BANCO DI ROMA

  • Stampa

Costituito nel 1880 a Roma come piccola banca locale, conobbe un forte sviluppo al volgere del secolo aprendo filiali in Egitto, Francia, Libia, Malta, Spagna e Turchia. Operando comebanca mista, contribuì, come le altre grandi banche dell’epoca, allo sviluppo industriale del Paese. Nel primo dopoguerra la rete estera veniva rafforzata con la costituzione del Banco italo-egiziano (1924), del Banco di Roma France (1924) e del Banco di Roma España (1925) e con l’apertura di filiali in Svizzera Nel 1934, in seguito alla grande crisi che coinvolse anche l’economia italiana, la maggioranza delle azioni del Banco di Roma e delle sue partecipazioni industriali passarono all’IRI. Nel 1937 veniva dichiarata banca di interesse nazionale (BIN) dalla legge bancaria, insieme alla Comit e al Credito italiano. Dopo il 1945 il Banco di Roma ha ripreso lo sviluppo dell’organizzazione interna e internazionale. Ha partecipato nel 1946, con la Banca commerciale italiana e il Credito italiano, alla costituzione di Mediobanca, ha rilevato nel 1960, in compartecipazione con le altre due BIN, il Credito fondiario sardo (poi Credito fondiario e industriale-FONSPA, ceduto nel 2000), ha costituito il Banco di Roma per la Svizzera (poi ceduto), il Banco di Roma International S. A. (Lussemburgo) e il Banco di Roma Belgique, ha aperto nuovi uffici di rappresentanza e filiali all’estero, ha sviluppato l’attività di fondi comuni d’investimento, del leasing, del factoring, ha acquisito diverse banche minori, tra cui il Banco di Perugia (1969; ceduto nel 1990 alla Banca Toscana) e altre nel Sud Italia, due delle quali, fuse, hanno dato origine alla Banca Centro Sud (1980), ceduta nel 1986 alla Citicorp.

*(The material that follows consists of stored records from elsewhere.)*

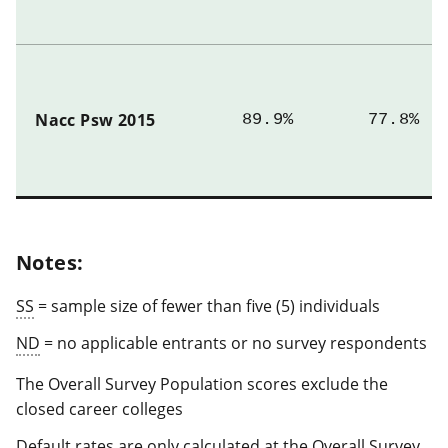
Nacc Psw 2015
89.9%
77.8%
Notes:
SS
= sample size of fewer than five (5) individuals
ND
= no applicable entrants or no survey respondents
The Overall Survey Population scores exclude the
closed career colleges
Default rates are only calculated at the Overall Survey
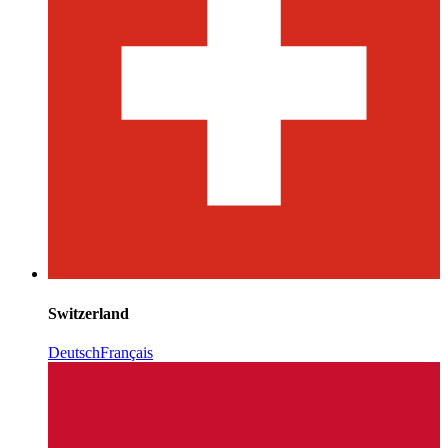
Switzerland
Deutsch
Français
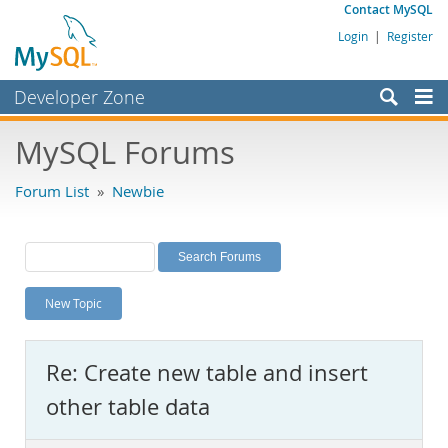
Contact MySQL
Login
|
Register
Developer Zone
Forums
MySQL Forums
Bugs
Forum List
»
Newbie
Worklog
Labs
Planet MySQL
New Topic
News and Events
Community
Re: Create new table and insert
MySQL.com
other table data
Downloads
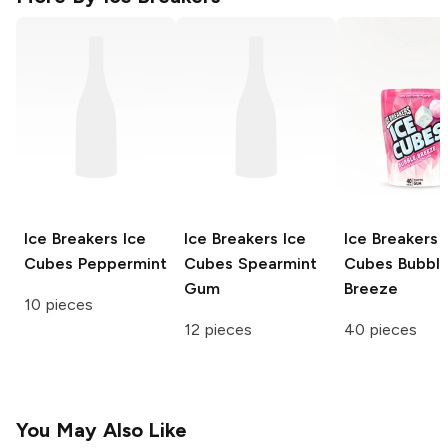
Ice Breakers Ice
Ice Breakers Ice
Ice Breakers 
Cubes
Peppermint
Cubes
Spearmint
Cubes
Bubbl
Gum
Breeze
10 pieces
12 pieces
40 pieces
You May Also Like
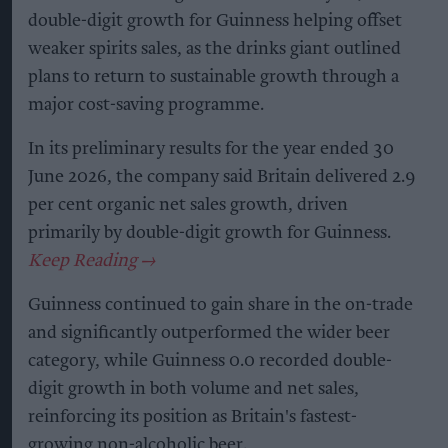
double-digit growth for Guinness helping offset
weaker spirits sales, as the drinks giant outlined
plans to return to sustainable growth through a
major cost-saving programme.
In its preliminary results for the year ended 30
June 2026, the company said Britain delivered 2.9
per cent organic net sales growth, driven
primarily by double-digit growth for Guinness.
Guinness continued to gain share in the on-trade
and significantly outperformed the wider beer
category, while Guinness 0.0 recorded double-
digit growth in both volume and net sales,
reinforcing its position as Britain's fastest-
growing non-alcoholic beer.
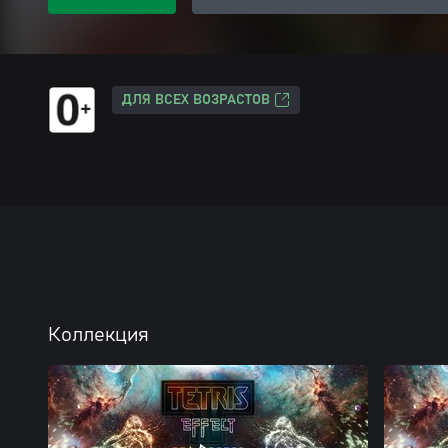
ДЛЯ ВСЕХ ВОЗРАСТОВ
Коллекция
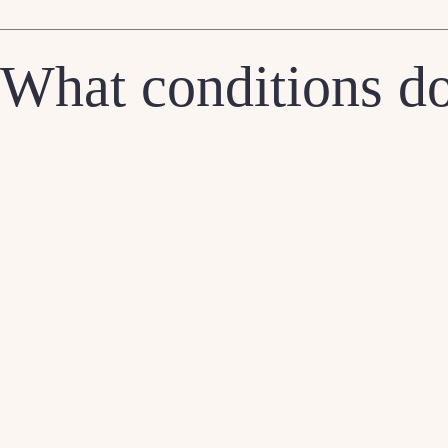
What conditions do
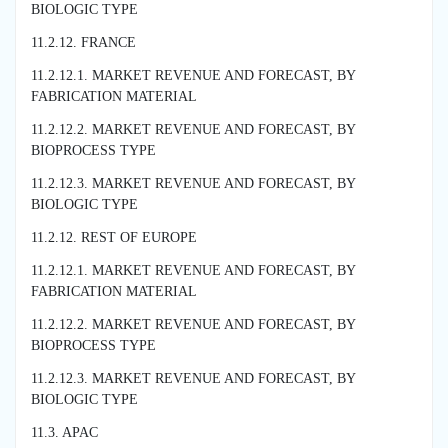
BIOLOGIC TYPE
11.2.12. FRANCE
11.2.12.1. MARKET REVENUE AND FORECAST, BY
FABRICATION MATERIAL
11.2.12.2. MARKET REVENUE AND FORECAST, BY
BIOPROCESS TYPE
11.2.12.3. MARKET REVENUE AND FORECAST, BY
BIOLOGIC TYPE
11.2.12. REST OF EUROPE
11.2.12.1. MARKET REVENUE AND FORECAST, BY
FABRICATION MATERIAL
11.2.12.2. MARKET REVENUE AND FORECAST, BY
BIOPROCESS TYPE
11.2.12.3. MARKET REVENUE AND FORECAST, BY
BIOLOGIC TYPE
11.3. APAC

Nell’ottobre 1990 il 55% delle azioni detenute dall’IRI venivano da questo trasferite, assieme al 71% delle azioni del Banco di Santo Spirito, alla Cassa di risparmio di Roma holding, società di nuova costituzione partecipata al 65% dall’Ente Cassa di risparmio di Roma e al 35% dall’IRI (v.Cassa di risparmio di Roma) Successivamente, il 1°.8.1992 il Banco di Roma veniva incorporato, con effetto dal 1°.1.1992, dal Banco di Santo Spirito che assumeva la denominazione di Banca di Roma con cui si perpetua, oggi, nel Gruppo Capitalia.